伏壽頓了頓,唇角勾起一抹笑意:“倒是你,前線兇險,萬事小心。莫要讓我們憂心。”
“好。”曹昂心中滾燙,忍不住低頭在她額間印下一吻。
剛回到司空府準備最後事宜,鄒緣便迎了上來,手中捧著一套疊得整整齊齊的常服,柔聲道:“夫君,行裝都已打點妥當。另外……”
她微微抿唇,眼中帶著一絲溫和的笑意:“方才城郊別院來人,說糜貞妹妹新釀的那一甕酒,今日恰巧到了火候,開封后香氣頗為醇正。她知你即將遠行,特地遣人送了一小壇來,說是給你路上驅寒。”
曹昂聞言,微微一怔。
新酒初成,恰逢他離京……
他心中倏然一軟,唇角不自覺揚起:“哦?她倒是有心了。酒在何處?”
“已裝入行軍皮囊,放在你馬鞍側袋了。”鄒緣細心答道,又取出一封緘口的信箋。
“還有,這是妾身這幾日結合甄妹妹的脈象,寫下的幾個溫養方子。夫君帶回豫州,或能對甄妹妹的病體有所裨益。”
曹昂接過信箋,心中感念鄒緣的周全與大度,輕輕握住她的手:“緣緣,辛苦你了。府中諸事,還有溫泉宮那邊,都要勞你多看顧。”

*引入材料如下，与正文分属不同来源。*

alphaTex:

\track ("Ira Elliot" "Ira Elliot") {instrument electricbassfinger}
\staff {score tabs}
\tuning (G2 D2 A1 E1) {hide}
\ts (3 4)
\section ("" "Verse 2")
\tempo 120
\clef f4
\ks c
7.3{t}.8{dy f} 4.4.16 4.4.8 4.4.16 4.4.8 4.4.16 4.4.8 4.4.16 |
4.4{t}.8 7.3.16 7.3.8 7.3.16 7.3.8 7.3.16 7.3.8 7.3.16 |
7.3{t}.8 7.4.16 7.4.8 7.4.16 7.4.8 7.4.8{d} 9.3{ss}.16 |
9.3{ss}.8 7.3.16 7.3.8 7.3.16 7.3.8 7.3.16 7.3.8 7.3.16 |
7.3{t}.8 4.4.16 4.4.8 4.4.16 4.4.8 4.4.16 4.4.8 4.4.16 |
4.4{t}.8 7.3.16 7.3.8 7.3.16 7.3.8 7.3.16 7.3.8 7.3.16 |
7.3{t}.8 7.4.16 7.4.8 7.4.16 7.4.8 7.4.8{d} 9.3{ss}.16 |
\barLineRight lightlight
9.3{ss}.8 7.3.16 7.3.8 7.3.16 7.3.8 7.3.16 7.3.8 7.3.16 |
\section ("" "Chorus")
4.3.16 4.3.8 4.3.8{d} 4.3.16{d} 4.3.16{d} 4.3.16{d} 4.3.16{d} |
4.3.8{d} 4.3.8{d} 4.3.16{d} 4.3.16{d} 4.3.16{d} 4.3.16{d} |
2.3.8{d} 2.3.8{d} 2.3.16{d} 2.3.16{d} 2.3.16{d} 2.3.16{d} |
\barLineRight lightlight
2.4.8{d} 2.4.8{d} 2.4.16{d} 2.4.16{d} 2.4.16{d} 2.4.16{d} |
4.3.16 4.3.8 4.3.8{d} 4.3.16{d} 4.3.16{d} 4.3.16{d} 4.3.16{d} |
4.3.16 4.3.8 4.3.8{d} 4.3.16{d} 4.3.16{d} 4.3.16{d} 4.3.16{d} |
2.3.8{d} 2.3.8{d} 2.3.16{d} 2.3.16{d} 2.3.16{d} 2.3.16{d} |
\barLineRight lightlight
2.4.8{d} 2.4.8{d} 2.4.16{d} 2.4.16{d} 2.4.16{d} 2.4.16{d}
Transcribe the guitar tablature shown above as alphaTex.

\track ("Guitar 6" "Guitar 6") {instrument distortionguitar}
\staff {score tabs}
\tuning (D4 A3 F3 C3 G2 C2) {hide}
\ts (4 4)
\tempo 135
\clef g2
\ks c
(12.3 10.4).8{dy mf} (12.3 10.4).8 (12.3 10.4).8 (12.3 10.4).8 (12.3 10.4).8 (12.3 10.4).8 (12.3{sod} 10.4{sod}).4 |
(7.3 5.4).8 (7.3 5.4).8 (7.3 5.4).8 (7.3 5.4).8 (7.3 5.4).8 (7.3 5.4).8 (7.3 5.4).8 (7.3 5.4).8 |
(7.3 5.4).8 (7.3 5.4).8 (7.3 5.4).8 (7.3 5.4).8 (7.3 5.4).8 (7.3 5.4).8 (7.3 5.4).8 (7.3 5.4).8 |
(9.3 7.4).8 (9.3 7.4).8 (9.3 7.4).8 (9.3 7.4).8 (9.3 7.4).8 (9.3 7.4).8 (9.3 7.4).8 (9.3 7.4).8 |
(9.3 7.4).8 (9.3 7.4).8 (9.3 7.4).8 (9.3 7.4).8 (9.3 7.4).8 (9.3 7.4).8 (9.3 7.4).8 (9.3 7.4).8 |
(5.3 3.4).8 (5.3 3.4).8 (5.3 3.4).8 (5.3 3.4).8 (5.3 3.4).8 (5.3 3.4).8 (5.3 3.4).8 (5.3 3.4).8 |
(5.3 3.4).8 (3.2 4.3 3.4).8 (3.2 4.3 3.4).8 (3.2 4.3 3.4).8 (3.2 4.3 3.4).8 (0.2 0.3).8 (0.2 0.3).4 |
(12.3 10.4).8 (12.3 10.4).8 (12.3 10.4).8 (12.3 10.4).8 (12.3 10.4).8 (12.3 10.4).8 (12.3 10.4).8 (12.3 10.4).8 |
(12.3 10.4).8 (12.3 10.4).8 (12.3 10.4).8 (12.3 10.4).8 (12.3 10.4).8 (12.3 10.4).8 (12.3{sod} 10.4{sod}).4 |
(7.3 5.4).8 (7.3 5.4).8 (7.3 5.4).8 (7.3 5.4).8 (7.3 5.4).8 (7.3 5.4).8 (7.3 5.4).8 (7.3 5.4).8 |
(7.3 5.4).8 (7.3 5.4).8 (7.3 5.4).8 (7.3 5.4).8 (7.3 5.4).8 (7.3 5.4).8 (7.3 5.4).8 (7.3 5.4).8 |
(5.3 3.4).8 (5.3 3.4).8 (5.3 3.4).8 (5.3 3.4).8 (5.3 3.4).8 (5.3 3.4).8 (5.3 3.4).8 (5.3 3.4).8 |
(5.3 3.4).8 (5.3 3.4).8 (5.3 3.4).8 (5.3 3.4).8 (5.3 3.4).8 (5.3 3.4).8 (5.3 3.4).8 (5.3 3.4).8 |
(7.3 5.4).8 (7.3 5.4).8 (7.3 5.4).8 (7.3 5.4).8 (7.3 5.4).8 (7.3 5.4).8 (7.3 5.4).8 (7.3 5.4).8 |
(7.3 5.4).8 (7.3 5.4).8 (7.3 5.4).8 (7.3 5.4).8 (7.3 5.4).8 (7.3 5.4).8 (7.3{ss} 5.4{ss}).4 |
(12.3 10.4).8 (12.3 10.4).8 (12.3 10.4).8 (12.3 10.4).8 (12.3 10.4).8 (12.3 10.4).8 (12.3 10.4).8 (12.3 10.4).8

“夫君放心,妾身明白。”鄒緣溫順點頭,“時辰不早,夫君該啟程了。”
曹昂忽然道:“離出發尚有些時辰。我再去一趟城郊別院吧。”
------?------
城郊小院,月華初上,清輝遍灑。
泥爐上的酒甕已不再沸騰,只餘溫溫的熱氣,混著愈發醇厚的酒香,在清冷的空氣中靜靜瀰漫。
糜貞依舊穿著那身素淨棉裙,罩著墨色披風,坐在廊下。
馬蹄聲漸近,她站起身。
曹昂踏月而來。
他見到廊下那道被月光溫柔勾勒的身影,白日裡的喧囂彷彿都在這一刻沉澱下來,化為心底一片柔軟的寧靜。
“夫人久等了。”他聲音放緩,走近時,帶著一身微涼的夜氣。
“酒剛溫到好處,大人來得正是時候。”糜貞輕聲應著,側身欲為他斟酒。
就在她轉身的剎那,曹昂心情鬆快,自然而然地伸出手,不是去接酒勺,而是輕輕握住了她露在袖外的手腕。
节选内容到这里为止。